■ Task item: In the records below, how many lines hold the word "Reglamento"? Give only the number.
[Task input — start]
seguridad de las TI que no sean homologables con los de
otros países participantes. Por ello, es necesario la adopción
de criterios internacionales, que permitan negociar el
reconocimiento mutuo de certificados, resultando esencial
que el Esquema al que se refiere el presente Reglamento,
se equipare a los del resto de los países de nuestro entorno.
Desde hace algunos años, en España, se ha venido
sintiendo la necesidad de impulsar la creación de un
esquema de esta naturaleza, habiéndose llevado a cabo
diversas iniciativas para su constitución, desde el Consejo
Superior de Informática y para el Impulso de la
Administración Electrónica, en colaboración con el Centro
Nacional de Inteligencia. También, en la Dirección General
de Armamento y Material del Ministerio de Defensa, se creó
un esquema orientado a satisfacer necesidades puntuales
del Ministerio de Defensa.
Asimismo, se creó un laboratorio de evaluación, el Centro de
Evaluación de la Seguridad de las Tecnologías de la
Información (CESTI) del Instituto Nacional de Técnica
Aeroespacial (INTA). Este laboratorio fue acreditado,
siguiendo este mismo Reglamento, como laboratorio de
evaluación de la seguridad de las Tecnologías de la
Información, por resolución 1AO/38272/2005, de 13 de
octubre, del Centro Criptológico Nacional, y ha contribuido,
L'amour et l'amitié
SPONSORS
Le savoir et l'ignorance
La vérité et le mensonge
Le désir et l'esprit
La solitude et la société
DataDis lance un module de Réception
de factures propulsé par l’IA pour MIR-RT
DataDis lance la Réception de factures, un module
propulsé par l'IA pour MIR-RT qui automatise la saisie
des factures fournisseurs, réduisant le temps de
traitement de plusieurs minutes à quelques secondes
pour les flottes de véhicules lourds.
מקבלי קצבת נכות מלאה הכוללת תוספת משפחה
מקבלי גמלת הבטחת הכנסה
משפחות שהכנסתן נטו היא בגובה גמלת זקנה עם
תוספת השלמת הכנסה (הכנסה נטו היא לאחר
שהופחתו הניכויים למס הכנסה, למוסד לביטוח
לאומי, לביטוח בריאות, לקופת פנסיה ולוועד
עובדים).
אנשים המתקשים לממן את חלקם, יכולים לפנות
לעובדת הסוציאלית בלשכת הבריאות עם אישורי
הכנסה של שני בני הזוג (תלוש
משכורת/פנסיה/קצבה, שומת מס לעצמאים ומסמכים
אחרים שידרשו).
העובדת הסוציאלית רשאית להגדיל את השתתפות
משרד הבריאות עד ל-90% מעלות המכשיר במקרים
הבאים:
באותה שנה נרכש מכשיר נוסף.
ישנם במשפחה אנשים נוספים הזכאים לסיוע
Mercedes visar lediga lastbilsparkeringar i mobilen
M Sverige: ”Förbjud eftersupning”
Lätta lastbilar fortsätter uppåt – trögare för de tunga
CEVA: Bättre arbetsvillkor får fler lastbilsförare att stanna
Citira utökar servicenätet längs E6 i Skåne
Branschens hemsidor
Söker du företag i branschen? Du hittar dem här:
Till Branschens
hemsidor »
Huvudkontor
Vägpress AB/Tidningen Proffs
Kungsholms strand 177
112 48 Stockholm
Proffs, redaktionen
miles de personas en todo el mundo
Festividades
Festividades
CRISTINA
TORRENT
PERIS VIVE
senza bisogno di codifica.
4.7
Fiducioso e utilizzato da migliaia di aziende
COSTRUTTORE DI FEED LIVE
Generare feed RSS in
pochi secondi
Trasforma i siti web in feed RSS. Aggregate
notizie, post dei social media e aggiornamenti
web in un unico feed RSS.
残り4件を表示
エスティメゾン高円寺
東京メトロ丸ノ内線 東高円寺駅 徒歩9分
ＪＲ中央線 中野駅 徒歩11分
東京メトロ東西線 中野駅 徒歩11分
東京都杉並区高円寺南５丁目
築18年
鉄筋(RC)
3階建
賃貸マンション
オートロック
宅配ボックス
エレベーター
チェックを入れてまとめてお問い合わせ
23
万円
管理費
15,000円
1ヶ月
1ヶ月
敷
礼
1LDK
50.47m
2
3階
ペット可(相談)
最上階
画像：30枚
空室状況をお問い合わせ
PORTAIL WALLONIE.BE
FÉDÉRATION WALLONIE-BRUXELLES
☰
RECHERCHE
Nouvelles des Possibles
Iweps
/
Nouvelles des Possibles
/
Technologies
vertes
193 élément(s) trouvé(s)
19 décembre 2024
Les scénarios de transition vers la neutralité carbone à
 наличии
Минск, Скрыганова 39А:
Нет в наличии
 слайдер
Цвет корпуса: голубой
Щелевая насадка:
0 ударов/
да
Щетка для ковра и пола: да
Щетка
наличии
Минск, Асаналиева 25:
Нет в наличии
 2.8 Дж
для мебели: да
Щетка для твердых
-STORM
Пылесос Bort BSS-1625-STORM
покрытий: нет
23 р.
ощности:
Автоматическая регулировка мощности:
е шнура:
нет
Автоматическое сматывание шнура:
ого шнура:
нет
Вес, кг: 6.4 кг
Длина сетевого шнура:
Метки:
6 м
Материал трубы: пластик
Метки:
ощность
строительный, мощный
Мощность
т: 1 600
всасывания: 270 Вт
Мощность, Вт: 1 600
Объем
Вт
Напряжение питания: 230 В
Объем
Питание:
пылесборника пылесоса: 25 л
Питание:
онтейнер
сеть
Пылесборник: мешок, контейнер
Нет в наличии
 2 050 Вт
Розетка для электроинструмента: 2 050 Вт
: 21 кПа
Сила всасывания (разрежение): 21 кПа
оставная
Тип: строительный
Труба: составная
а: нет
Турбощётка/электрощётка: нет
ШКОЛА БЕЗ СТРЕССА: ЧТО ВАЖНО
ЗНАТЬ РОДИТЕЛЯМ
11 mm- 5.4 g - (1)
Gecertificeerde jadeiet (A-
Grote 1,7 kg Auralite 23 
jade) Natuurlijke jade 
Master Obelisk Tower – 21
[Task input — finish]
■ Answer space: 2